*** Block opens ***

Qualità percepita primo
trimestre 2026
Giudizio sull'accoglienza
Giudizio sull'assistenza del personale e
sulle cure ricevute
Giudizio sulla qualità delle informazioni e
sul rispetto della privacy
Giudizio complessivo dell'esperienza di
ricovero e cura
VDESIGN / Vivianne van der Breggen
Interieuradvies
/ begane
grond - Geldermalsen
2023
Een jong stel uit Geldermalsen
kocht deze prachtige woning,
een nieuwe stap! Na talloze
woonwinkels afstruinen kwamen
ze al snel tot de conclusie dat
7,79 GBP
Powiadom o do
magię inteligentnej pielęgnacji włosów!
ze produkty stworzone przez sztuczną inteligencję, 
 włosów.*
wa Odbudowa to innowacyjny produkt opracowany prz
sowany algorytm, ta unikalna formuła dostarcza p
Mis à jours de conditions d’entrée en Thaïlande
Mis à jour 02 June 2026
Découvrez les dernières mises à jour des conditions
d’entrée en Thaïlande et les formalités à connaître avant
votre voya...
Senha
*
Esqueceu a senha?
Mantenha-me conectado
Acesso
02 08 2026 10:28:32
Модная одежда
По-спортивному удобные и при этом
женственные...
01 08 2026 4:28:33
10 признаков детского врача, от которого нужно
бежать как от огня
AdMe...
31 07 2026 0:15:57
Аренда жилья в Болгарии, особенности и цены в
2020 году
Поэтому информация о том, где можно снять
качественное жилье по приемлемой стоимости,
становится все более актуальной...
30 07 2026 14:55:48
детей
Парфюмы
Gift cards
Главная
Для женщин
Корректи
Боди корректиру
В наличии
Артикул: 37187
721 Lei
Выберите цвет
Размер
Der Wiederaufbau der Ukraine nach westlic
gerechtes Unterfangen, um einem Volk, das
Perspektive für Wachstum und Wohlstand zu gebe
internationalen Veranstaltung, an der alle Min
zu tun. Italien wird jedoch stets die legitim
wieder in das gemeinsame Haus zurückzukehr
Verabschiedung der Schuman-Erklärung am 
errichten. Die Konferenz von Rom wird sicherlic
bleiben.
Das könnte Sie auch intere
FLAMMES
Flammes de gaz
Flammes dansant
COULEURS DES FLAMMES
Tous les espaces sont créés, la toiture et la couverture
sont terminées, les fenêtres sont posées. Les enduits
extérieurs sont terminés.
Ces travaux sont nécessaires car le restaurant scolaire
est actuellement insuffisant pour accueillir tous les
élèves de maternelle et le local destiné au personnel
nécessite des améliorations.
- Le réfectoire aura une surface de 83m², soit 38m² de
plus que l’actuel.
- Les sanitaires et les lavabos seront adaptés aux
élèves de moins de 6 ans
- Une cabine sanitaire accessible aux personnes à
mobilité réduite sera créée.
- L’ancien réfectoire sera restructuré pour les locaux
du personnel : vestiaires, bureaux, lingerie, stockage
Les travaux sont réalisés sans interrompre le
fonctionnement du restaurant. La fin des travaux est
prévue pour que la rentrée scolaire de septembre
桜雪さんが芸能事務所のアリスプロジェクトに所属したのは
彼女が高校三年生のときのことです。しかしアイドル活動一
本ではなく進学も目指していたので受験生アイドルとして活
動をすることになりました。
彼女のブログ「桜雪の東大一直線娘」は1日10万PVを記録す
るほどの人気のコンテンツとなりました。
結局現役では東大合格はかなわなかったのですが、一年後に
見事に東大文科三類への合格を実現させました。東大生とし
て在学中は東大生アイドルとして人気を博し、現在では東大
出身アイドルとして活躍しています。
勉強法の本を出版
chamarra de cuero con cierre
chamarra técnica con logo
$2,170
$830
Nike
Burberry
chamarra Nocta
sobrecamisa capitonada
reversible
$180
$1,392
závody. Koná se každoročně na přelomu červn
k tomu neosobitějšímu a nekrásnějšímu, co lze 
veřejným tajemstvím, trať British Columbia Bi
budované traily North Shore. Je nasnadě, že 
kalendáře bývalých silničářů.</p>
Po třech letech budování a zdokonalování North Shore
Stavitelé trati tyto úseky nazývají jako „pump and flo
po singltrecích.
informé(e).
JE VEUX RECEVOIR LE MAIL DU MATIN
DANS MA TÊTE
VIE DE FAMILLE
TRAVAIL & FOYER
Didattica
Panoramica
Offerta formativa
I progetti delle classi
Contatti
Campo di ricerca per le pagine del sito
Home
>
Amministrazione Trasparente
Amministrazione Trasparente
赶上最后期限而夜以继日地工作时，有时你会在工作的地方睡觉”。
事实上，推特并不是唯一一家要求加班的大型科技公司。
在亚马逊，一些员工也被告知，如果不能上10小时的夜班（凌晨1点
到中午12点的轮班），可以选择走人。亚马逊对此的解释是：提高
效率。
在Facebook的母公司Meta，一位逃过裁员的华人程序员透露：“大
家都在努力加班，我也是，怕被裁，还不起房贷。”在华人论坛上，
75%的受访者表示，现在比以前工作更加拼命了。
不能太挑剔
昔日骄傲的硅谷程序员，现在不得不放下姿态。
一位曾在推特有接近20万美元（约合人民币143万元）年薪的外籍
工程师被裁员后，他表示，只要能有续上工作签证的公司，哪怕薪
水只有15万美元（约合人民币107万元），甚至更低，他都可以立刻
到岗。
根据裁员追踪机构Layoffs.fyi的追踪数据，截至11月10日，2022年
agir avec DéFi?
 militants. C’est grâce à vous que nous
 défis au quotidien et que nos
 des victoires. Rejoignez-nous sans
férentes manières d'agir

*** Block closes ***

## WHAT YOU NEED TO DO
Give the entries again, every one of them exactly.

## SOLUTION TO THE PROBLEM
Qualità percepita primo
trimestre 2026
Giudizio sull'accoglienza
Giudizio sull'assistenza del personale e
sulle cure ricevute
Giudizio sulla qualità delle informazioni e
sul rispetto della privacy
Giudizio complessivo dell'esperienza di
ricovero e cura
VDESIGN / Vivianne van der Breggen
Interieuradvies
/ begane
grond - Geldermalsen
2023
Een jong stel uit Geldermalsen
kocht deze prachtige woning,
een nieuwe stap! Na talloze
woonwinkels afstruinen kwamen
ze al snel tot de conclusie dat
7,79 GBP
Powiadom o do
magię inteligentnej pielęgnacji włosów!
ze produkty stworzone przez sztuczną inteligencję, 
 włosów.*
wa Odbudowa to innowacyjny produkt opracowany prz
sowany algorytm, ta unikalna formuła dostarcza p
Mis à jours de conditions d’entrée en Thaïlande
Mis à jour 02 June 2026
Découvrez les dernières mises à jour des conditions
d’entrée en Thaïlande et les formalités à connaître avant
votre voya...
Senha
*
Esqueceu a senha?
Mantenha-me conectado
Acesso
02 08 2026 10:28:32
Модная одежда
По-спортивному удобные и при этом
женственные...
01 08 2026 4:28:33
10 признаков детского врача, от которого нужно
бежать как от огня
AdMe...
31 07 2026 0:15:57
Аренда жилья в Болгарии, особенности и цены в
2020 году
Поэтому информация о том, где можно снять
качественное жилье по приемлемой стоимости,
становится все более актуальной...
30 07 2026 14:55:48
детей
Парфюмы
Gift cards
Главная
Для женщин
Корректи
Боди корректиру
В наличии
Артикул: 37187
721 Lei
Выберите цвет
Размер
Der Wiederaufbau der Ukraine nach westlic
gerechtes Unterfangen, um einem Volk, das
Perspektive für Wachstum und Wohlstand zu gebe
internationalen Veranstaltung, an der alle Min
zu tun. Italien wird jedoch stets die legitim
wieder in das gemeinsame Haus zurückzukehr
Verabschiedung der Schuman-Erklärung am 
errichten. Die Konferenz von Rom wird sicherlic
bleiben.
Das könnte Sie auch intere
FLAMMES
Flammes de gaz
Flammes dansant
COULEURS DES FLAMMES
Tous les espaces sont créés, la toiture et la couverture
sont terminées, les fenêtres sont posées. Les enduits
extérieurs sont terminés.
Ces travaux sont nécessaires car le restaurant scolaire
est actuellement insuffisant pour accueillir tous les
élèves de maternelle et le local destiné au personnel
nécessite des améliorations.
- Le réfectoire aura une surface de 83m², soit 38m² de
plus que l’actuel.
- Les sanitaires et les lavabos seront adaptés aux
élèves de moins de 6 ans
- Une cabine sanitaire accessible aux personnes à
mobilité réduite sera créée.
- L’ancien réfectoire sera restructuré pour les locaux
du personnel : vestiaires, bureaux, lingerie, stockage
Les travaux sont réalisés sans interrompre le
fonctionnement du restaurant. La fin des travaux est
prévue pour que la rentrée scolaire de septembre
桜雪さんが芸能事務所のアリスプロジェクトに所属したのは
彼女が高校三年生のときのことです。しかしアイドル活動一
本ではなく進学も目指していたので受験生アイドルとして活
動をすることになりました。
彼女のブログ「桜雪の東大一直線娘」は1日10万PVを記録す
るほどの人気のコンテンツとなりました。
結局現役では東大合格はかなわなかったのですが、一年後に
見事に東大文科三類への合格を実現させました。東大生とし
て在学中は東大生アイドルとして人気を博し、現在では東大
出身アイドルとして活躍しています。
勉強法の本を出版
chamarra de cuero con cierre
chamarra técnica con logo
$2,170
$830
Nike
Burberry
chamarra Nocta
sobrecamisa capitonada
reversible
$180
$1,392
závody. Koná se každoročně na přelomu červn
k tomu neosobitějšímu a nekrásnějšímu, co lze 
veřejným tajemstvím, trať British Columbia Bi
budované traily North Shore. Je nasnadě, že 
kalendáře bývalých silničářů.</p>
Po třech letech budování a zdokonalování North Shore
Stavitelé trati tyto úseky nazývají jako „pump and flo
po singltrecích.
informé(e).
JE VEUX RECEVOIR LE MAIL DU MATIN
DANS MA TÊTE
VIE DE FAMILLE
TRAVAIL & FOYER
Didattica
Panoramica
Offerta formativa
I progetti delle classi
Contatti
Campo di ricerca per le pagine del sito
Home
>
Amministrazione Trasparente
Amministrazione Trasparente
赶上最后期限而夜以继日地工作时，有时你会在工作的地方睡觉”。
事实上，推特并不是唯一一家要求加班的大型科技公司。
在亚马逊，一些员工也被告知，如果不能上10小时的夜班（凌晨1点
到中午12点的轮班），可以选择走人。亚马逊对此的解释是：提高
效率。
在Facebook的母公司Meta，一位逃过裁员的华人程序员透露：“大
家都在努力加班，我也是，怕被裁，还不起房贷。”在华人论坛上，
75%的受访者表示，现在比以前工作更加拼命了。
不能太挑剔
昔日骄傲的硅谷程序员，现在不得不放下姿态。
一位曾在推特有接近20万美元（约合人民币143万元）年薪的外籍
工程师被裁员后，他表示，只要能有续上工作签证的公司，哪怕薪
水只有15万美元（约合人民币107万元），甚至更低，他都可以立刻
到岗。
根据裁员追踪机构Layoffs.fyi的追踪数据，截至11月10日，2022年
agir avec DéFi?
 militants. C’est grâce à vous que nous
 défis au quotidien et que nos
 des victoires. Rejoignez-nous sans
férentes manières d'agir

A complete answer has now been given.